Seabirds called sooty shearwaters fly some 64,000 kilometers traveling to and from their New Zealand breeding grounds each year, an international research team reports.
That’s the longest breeding-season-to-breeding-season trek monitored so far, say Scott A. Shaffer of the University of California, Santa Cruz and his colleagues in the Aug. 22 Proceedings of the National Academy of Sciences.
Biologists have known that several million sooty shearwaters (Puffinus griseus) raise chicks in burrows on little South Pacific islands. The species is being tracked as part of a research program called Tagging of Pacific Pelagics, which follows 23 ocean species, including birds, sharks, and squid.
Three years ago, Shaffer and the shearwater team fit birds with electronic devices that store dive depths, ambient temperatures, and daily locations. But when the researchers returned to New Zealand the next season to collect the tags, they discovered that all of them had fallen off.

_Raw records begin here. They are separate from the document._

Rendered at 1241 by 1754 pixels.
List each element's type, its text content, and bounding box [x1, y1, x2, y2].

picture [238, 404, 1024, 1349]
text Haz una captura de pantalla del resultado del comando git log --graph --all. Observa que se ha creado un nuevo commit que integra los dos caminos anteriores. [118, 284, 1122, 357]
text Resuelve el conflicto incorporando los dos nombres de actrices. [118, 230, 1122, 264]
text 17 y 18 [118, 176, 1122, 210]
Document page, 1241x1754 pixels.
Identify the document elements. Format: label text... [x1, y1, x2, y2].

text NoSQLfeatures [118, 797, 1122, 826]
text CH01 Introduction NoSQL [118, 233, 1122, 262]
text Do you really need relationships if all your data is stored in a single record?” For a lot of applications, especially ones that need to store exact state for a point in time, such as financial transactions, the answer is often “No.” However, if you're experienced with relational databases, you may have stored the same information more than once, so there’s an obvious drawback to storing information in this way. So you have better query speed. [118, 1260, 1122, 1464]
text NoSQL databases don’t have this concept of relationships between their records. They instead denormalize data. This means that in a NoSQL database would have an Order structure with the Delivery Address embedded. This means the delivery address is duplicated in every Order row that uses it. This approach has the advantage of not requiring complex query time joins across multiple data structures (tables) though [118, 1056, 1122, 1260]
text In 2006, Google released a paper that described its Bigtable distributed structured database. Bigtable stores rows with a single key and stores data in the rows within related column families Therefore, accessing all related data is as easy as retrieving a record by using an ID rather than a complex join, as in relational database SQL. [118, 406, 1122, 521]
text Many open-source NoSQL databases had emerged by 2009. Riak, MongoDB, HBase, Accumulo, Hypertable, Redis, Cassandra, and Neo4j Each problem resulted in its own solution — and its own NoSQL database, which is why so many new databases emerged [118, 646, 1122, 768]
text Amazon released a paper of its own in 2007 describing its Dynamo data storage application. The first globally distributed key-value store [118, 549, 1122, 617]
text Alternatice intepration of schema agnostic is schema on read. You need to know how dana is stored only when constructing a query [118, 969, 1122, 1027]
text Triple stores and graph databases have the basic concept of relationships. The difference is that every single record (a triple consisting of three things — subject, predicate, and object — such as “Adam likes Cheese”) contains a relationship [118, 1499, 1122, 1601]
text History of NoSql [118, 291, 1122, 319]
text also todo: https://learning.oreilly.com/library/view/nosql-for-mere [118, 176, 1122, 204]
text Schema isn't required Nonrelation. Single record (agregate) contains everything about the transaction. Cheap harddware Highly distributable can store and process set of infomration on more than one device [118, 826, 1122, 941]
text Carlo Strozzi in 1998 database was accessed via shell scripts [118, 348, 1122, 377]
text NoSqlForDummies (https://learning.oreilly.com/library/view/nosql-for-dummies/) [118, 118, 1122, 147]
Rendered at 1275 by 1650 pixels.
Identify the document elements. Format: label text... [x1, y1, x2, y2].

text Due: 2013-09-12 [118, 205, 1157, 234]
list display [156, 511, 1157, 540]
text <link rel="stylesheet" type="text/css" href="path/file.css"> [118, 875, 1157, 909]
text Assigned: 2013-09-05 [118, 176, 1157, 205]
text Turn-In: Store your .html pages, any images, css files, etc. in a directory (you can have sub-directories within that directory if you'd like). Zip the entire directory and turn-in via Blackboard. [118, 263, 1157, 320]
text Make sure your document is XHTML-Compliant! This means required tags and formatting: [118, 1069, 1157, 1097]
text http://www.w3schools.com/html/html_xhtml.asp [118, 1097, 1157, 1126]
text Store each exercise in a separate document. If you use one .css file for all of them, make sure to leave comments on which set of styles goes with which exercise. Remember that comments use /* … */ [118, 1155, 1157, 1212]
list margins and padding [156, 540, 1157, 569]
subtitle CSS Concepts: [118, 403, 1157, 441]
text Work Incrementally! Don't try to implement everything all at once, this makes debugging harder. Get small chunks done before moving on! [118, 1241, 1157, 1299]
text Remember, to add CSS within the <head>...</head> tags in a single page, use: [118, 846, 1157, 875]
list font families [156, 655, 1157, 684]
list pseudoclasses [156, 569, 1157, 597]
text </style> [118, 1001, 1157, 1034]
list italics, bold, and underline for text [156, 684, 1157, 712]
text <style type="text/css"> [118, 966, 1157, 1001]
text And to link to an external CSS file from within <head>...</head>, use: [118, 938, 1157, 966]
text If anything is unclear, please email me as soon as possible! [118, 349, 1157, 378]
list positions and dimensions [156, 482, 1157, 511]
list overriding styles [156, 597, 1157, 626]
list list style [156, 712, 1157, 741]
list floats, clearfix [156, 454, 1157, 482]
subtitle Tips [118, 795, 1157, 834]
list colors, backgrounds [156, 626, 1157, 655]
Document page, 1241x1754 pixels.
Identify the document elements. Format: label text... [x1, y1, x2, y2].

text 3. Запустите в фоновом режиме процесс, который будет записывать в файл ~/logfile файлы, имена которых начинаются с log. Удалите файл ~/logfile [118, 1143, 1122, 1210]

In early 2005, the researchers tried again, deploying 33 tags with newly designed holders. At year’s end—New Zealand’s spring and the start of the sooty shearwaters’ breeding time—Shaffer and his colleagues found 19 tagged birds and collected the data.
The devices revealed that the birds that year had flown roughly east from New Zealand and then headed northwest. The birds’ round-trip routes described big figure eights, some extending to feeding grounds as far north as Alaska. When the birds crossed the food-poor waters at the equator, they sped up, averaging 910 km a day. Their flight pattern put them over food-rich waters in prime season for both the Northern and Southern Hemispheres. “They’re almost in an endless summer,” says Shaffer.